Tell us, or maybe even list please, what territories Nostromo operates in. And how does a company from the Czech Republic get into those territories? How has it happened for you?

"We very much position ourselves as someone who's really strong in central and eastern Europe. That was always our plan: we thought those emerging markets which were not that crowded at some point - they are much more crowded now, but three or four years ago it wasn't that bad...

"And we always treated this as our region as our territory. Nowadays we have headquarters here, we have a dedicated sales person in Warsaw, we have a dedicated person in Moscow, and we have a half-timer down in Croatia.

"We really cover central and eastern Europe, so everything east of Germany. Plus in some cases, like we have Garfield the Movie rights for the whole world, then of course we sell in Latin America, in Asia, in the US, which was very tough. We do that but the territory is central and eastern Europe."

Again, how hard have you found it to get into those markets?

"You really have to have a good portfolio. I wouldn't say it is easy then, but it helps you a lot. So the brands we have always had are something which opens the door. But then you have to perform. So opening the door is one thing, but then you have to have internal processes and things like, to meet the needs of your clients.
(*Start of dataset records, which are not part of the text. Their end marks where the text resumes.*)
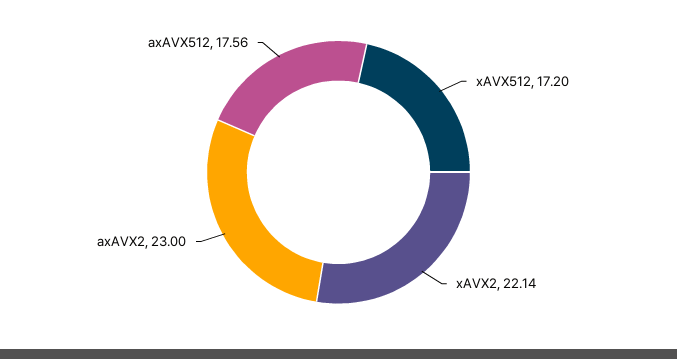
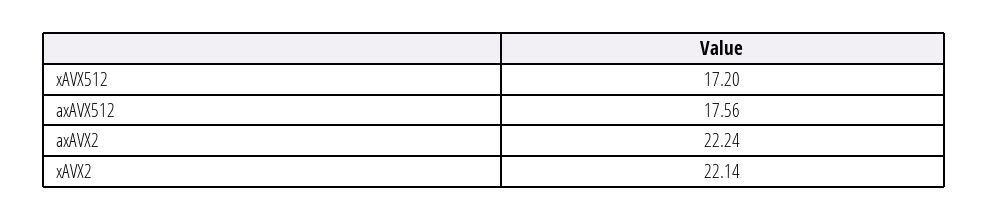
  {
    "xAVX512": 17.2,
    "xAVX2": 22.14,
-   "axAVX2": 23,
+   "axAVX2": 22.24,
    "axAVX512": 17.56
  }

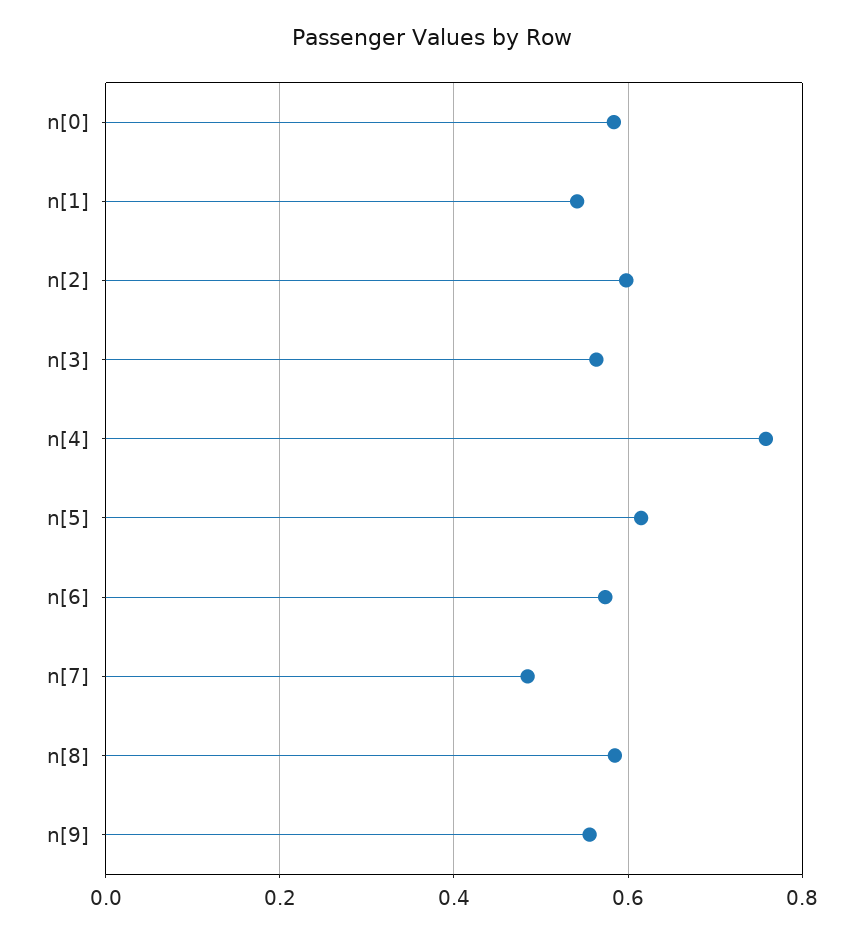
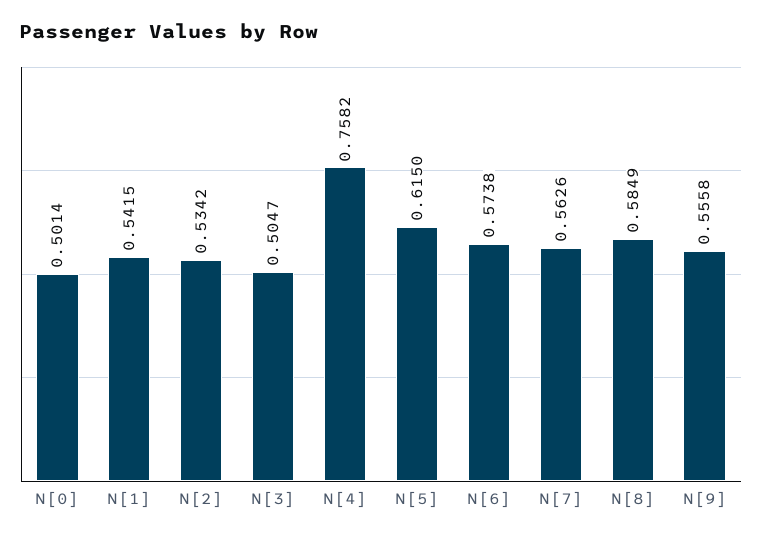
  {
-   "n[0]": 0.58,
+   "n[0]": 0.5014,
    "n[1]": 0.5415,
-   "n[2]": 0.6,
+   "n[2]": 0.5342,
-   "n[3]": 0.56,
+   "n[3]": 0.5047,
    "n[4]": 0.7582,
    "n[5]": 0.615,
    "n[6]": 0.5738,
-   "n[7]": 0.48,
+   "n[7]": 0.5626,
    "n[8]": 0.5849,
    "n[9]": 0.5558
  }

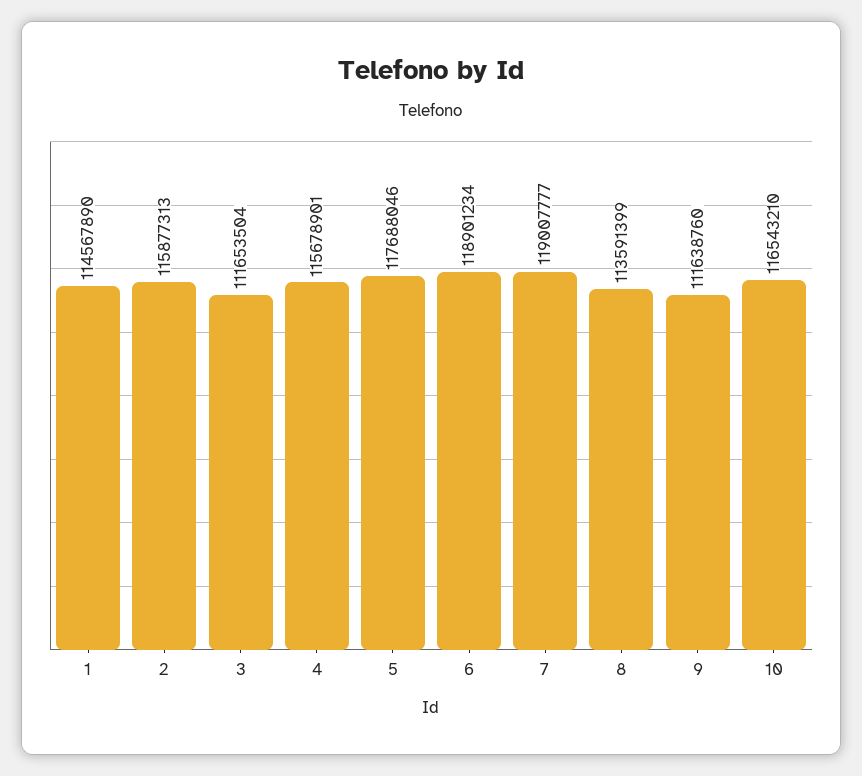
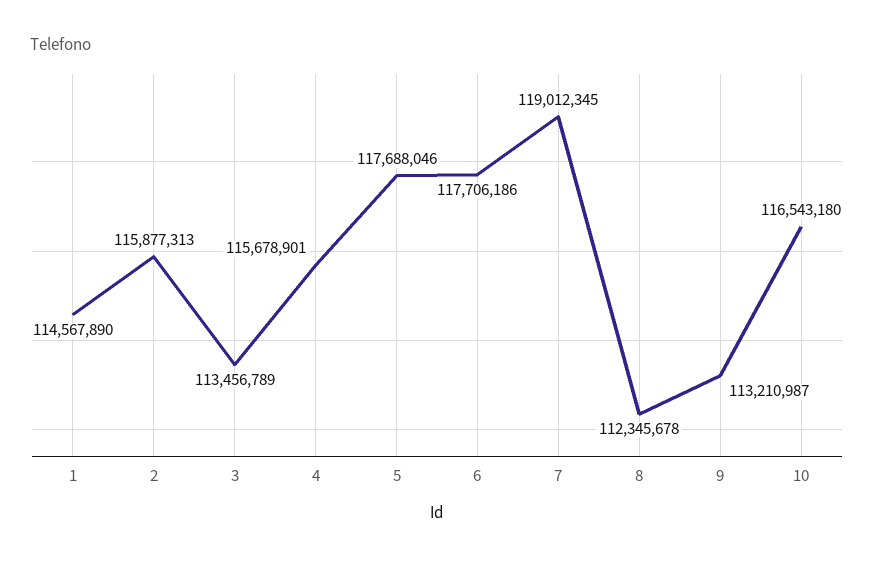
  {
    "1": 114567890,
    "2": 115877313,
-   "3": 111653504,
+   "3": 113456789,
    "4": 115678901,
    "5": 117688046,
-   "6": 118901234,
+   "6": 117706186,
-   "7": 119007777,
+   "7": 119012345,
-   "8": 113591399,
+   "8": 112345678,
-   "9": 111638760,
+   "9": 113210987,
-   "10": 116543210
+   "10": 116543180
  }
"Our major clients are carriers. Nowadays we work directly with 21 carriers within the territory. Each of them is different. Each of them has different expectations, different timing, and we have to find a way to orchestrate things internally, to be able to do things like launching Shrek simultaneously in 20 countries. We had to make it at the time of the premiere."

Is there anything about the Czech Republic that explains your success here? For instance, are there a lot of graduates in your area? Are there any reasons why Prague, why the Czech Republic?

"In the mobile sector what's very important is that the Czech Republic was always a very developed market, compared to countries in the Eastern Bloc. We very quickly reached 100 percent penetration of mobile devices.

"And Eurotel [now O2 Telefonica] especially was a carrier pioneering a lot of different technologies, from a global point of view. So that was a great testing ground. What works here we can, I wouldn't say very easily, but we can very nicely implement in places all around.

"So the Czech Republic is strategically good. It's also good from the point of view that I have never met a partner who was not willing to come to Prague, to have a meeting here, to have a beer here. Prague has a very good name. I believe it would be much worse inviting them to Warsaw or some other place.

"On the other hand, nowadays a lot of global companies, regional companies have their development teams in Prague, or they are building new development teams here. So there is such big demand for IT engineers, for programmers, etc, that we also are thinking about having another team somewhere else. Because it's very, very tough these days."